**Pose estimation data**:

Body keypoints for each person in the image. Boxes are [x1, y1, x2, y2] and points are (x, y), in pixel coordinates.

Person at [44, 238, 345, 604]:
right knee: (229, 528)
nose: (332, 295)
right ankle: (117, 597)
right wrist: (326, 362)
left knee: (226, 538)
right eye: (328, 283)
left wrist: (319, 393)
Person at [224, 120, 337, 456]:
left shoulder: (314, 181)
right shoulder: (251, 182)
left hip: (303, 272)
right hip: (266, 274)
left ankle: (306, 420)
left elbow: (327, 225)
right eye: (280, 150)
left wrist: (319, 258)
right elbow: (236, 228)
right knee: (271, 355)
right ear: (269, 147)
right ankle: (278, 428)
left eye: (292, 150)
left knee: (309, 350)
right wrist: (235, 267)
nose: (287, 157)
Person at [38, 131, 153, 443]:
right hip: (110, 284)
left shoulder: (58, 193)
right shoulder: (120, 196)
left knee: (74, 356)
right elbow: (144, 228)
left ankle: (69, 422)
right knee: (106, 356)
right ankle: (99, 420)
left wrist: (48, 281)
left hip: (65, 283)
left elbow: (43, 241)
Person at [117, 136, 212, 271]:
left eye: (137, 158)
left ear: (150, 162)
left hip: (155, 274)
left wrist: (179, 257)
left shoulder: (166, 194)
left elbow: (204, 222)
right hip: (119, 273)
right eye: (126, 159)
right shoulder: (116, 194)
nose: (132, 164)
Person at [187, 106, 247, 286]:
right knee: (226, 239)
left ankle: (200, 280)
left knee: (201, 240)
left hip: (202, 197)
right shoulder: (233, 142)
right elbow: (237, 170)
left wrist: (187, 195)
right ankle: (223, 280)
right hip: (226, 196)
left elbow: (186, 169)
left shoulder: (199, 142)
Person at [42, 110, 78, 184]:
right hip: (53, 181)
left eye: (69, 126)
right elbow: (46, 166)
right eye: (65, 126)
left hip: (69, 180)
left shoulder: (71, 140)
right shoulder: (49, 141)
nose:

**The problem**: The answer must be every line of the data that holds the word "knee".

**Expected output**:
right knee: (229, 528)
left knee: (226, 538)
right knee: (271, 355)
left knee: (309, 350)
left knee: (74, 356)
right knee: (106, 356)
right knee: (226, 239)
left knee: (201, 240)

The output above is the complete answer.